Tim & Susan Gossman, Chatfield MN
The southeastern Minnesota farm Tim and Susan Gossman bought 30 years ago has brought endless joy, and work, to the family. They have named their place Thorn Apple Farm which is reminiscent of what local farmers used to call the Hawthorne growing in the area.
The farm, located near Rochester and six miles from Chatfield, is 200 acres. Originally it was has half wooded and half crop and pasture land. Now, 30 acres of the pasture land have been converted to forest.
Managing and caring for the land has been a family affair. When Tim and Susan bought the farm, their daughters, Sophia and Sarah, were in elementary school. All pitched in to plant and prune Christmas trees and perform other woodland tasks. Today, after graduating from college, the daughters still come back to help.
One of Tim and Susan’s achievements is a great example of neighbors working with neighbors, the Lost Creek Hiking Trail. Four neighbors got together and discussed the possibility of a trail going across their land. There are lots of bike trails in the area but few hiking trails. The neighbors settled on a hiking trail.
Today, the Lost Creek Hiking Trail extends six and a half miles from Chatfield to Tim and Susan’s farm. The route crosses the land of six private owners who have all signed easements for the trail. Construction of the trail was done by volunteers using donated materials, including materials for a bridge crossing the creek.
The neighbors did obtain one grant to erect signs along the trail. Now 31 signs point out good forestry practices along the trail. Tim says, “The signs make it possible for people to take an educational field trip anytime they want.”
The Bluff Country Hiking Club, which manages the trail and maintains liability insurance covering the landowners, has a nice web site at www.BluffCountryHikingClub.org
Another of Tim and Susan’s major projects on the farm is reforesting the creek valley which had been overtaken by reed canary grass. Two major strategies were adopted, one for areas of the valley that could be worked with a tractor and the other for areas inaccessible to tractors.
Work in the tractor accessible areas the strategy, carried out over several years, was to control the reed canary grass through a combination of prescribed burning, herbicide application, mowing and tillage.
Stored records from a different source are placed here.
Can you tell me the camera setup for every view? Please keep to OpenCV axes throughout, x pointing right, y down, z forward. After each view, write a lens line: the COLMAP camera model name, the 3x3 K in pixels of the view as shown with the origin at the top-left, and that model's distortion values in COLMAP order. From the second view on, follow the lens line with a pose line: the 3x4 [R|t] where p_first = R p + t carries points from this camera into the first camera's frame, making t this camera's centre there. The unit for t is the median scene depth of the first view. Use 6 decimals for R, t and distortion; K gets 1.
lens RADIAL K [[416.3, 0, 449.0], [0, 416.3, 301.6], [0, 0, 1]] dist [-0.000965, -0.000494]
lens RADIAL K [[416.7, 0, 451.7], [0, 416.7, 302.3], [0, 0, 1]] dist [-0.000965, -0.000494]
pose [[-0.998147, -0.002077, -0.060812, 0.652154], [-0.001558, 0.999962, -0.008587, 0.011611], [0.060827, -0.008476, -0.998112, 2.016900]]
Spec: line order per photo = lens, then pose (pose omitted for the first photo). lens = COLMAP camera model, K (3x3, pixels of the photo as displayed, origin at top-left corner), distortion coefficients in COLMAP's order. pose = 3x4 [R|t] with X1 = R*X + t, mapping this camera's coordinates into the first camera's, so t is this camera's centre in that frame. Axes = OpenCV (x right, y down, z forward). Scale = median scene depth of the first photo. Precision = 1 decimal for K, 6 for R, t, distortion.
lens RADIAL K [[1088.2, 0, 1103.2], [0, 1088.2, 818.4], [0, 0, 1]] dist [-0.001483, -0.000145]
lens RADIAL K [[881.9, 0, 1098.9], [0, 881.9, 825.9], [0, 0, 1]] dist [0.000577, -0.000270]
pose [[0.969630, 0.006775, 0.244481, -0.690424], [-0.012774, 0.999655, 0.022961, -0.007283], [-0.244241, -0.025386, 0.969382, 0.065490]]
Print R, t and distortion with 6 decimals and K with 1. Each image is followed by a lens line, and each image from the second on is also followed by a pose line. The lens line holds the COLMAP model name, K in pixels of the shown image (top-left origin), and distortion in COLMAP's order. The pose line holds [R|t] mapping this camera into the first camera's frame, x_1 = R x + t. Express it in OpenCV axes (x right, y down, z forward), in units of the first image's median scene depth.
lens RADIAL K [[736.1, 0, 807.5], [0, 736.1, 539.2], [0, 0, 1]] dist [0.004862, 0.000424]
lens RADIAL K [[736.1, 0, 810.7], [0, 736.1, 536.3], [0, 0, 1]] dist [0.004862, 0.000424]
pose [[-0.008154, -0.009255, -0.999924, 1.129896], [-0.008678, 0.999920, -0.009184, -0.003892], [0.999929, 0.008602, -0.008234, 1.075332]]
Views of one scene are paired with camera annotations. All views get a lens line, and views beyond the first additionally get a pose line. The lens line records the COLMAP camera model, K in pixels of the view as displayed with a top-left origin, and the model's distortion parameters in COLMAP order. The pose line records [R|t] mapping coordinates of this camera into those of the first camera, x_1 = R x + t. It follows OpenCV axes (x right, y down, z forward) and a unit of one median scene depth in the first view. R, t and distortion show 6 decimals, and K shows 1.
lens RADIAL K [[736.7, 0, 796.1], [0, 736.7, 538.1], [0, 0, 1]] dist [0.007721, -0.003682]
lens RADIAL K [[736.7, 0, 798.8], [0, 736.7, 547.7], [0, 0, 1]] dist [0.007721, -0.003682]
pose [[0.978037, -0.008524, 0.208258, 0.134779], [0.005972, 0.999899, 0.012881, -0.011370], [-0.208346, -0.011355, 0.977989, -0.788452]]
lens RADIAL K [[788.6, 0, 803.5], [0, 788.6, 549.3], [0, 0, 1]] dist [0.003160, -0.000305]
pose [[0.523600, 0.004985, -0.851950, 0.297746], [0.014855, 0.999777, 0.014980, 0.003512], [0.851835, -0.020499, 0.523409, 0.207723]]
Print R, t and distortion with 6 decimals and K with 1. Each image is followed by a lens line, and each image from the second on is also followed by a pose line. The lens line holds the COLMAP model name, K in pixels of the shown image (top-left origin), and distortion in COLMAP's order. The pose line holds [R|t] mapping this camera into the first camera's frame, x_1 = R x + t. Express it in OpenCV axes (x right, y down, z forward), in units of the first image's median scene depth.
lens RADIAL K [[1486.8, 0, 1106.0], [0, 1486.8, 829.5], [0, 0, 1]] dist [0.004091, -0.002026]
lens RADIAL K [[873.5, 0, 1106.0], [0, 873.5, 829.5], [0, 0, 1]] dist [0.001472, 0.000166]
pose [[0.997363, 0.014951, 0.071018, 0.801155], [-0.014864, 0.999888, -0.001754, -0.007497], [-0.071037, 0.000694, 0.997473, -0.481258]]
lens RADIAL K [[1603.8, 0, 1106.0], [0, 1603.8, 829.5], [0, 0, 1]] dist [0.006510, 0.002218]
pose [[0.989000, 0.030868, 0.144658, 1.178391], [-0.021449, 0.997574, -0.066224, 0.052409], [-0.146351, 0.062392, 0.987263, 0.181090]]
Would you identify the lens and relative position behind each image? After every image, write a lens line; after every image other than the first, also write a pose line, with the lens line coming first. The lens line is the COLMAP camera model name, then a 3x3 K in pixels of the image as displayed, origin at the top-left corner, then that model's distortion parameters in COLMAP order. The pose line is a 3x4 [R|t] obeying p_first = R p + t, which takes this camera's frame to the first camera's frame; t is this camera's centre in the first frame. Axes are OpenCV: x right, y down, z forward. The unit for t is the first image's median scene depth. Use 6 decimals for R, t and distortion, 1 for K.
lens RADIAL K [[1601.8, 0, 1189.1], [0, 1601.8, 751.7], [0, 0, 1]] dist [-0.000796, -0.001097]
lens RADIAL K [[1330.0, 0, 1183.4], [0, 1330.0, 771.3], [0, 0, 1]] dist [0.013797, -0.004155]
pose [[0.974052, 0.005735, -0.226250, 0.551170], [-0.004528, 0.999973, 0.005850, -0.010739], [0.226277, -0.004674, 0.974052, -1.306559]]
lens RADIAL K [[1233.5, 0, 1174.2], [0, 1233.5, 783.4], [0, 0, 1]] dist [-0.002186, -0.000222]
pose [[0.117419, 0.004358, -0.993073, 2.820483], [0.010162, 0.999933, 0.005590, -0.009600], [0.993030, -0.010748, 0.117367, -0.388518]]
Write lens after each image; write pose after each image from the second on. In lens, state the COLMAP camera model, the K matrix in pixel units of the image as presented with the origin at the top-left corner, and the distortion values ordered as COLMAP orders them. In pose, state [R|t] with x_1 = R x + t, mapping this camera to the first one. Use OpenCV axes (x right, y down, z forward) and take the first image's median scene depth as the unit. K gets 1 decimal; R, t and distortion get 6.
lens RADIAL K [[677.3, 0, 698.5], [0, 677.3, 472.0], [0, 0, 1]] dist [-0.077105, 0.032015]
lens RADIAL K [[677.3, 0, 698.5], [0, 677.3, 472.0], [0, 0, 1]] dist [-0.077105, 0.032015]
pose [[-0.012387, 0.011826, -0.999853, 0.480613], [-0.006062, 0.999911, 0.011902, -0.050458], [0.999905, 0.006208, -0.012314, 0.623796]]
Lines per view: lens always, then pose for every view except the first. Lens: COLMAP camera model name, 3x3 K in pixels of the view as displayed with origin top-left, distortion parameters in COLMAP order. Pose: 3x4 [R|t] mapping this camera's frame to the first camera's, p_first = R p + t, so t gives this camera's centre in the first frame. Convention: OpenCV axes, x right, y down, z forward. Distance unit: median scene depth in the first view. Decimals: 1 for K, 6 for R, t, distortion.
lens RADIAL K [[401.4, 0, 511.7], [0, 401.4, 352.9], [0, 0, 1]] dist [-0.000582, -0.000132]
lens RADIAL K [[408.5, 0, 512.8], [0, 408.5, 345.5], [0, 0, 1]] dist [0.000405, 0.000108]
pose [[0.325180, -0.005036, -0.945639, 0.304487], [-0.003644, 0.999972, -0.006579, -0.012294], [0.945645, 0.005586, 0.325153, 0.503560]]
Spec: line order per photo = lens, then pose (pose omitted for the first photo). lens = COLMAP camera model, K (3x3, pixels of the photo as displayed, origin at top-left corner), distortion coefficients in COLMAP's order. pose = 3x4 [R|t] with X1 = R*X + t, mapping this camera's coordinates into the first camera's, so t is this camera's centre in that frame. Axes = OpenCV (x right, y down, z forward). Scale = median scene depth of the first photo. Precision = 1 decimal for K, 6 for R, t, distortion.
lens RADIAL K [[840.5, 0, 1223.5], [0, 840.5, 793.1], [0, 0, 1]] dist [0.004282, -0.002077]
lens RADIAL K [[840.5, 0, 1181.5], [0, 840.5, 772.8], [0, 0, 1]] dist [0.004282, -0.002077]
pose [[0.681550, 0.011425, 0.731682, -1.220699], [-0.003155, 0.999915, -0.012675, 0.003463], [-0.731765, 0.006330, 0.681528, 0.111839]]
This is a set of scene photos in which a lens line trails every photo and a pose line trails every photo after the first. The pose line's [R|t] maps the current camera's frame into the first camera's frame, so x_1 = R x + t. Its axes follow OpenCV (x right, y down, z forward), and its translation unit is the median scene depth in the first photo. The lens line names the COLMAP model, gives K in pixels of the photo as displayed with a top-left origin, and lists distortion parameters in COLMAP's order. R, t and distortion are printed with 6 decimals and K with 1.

Once the reed canary grass was mostly eliminated, a mixture of bottom land hardwoods and shrubs were planted by direct seeding. The misture included Kentucky coffee tree (featured in Meet a Tree in this issue), black walnut, burr oak swamp white oak, plus plum, black cherry, alternate leaf dogwood, high bush cranberry and grey twig dogwood. After the trees and shrubs sprouted, the challenge was to protect them from deer, which was done with annual bud capping and installing tree shelters.
A different strategy was followed for those creek valley areas which are not accessible to a tractor. This strategy was based on the fact that reed canary grass requires full sun to thrive and will die off in shade. Here fence post sized poles of willow and dogwood were planted. Once these trees shad out the reed canary grass, other bottomland tree and shrub species can be planted for additional diversity.
Tim Gossman created a power point presentation on both the Lost Creek Hiking Trail and the restoration of the creek bottom land. This presentation, which over 80 photos, can be reviewed on our web site at Tim and Susan’s Member Profile at www.MinnesotaForestry.org.
Oh, by the way, in recognition of the work they have with the hiking club, reforestation of pasture and of the creek bottomland, Tim and Susan were named 2014 Tree Farmers of the Year for the Southeast Region.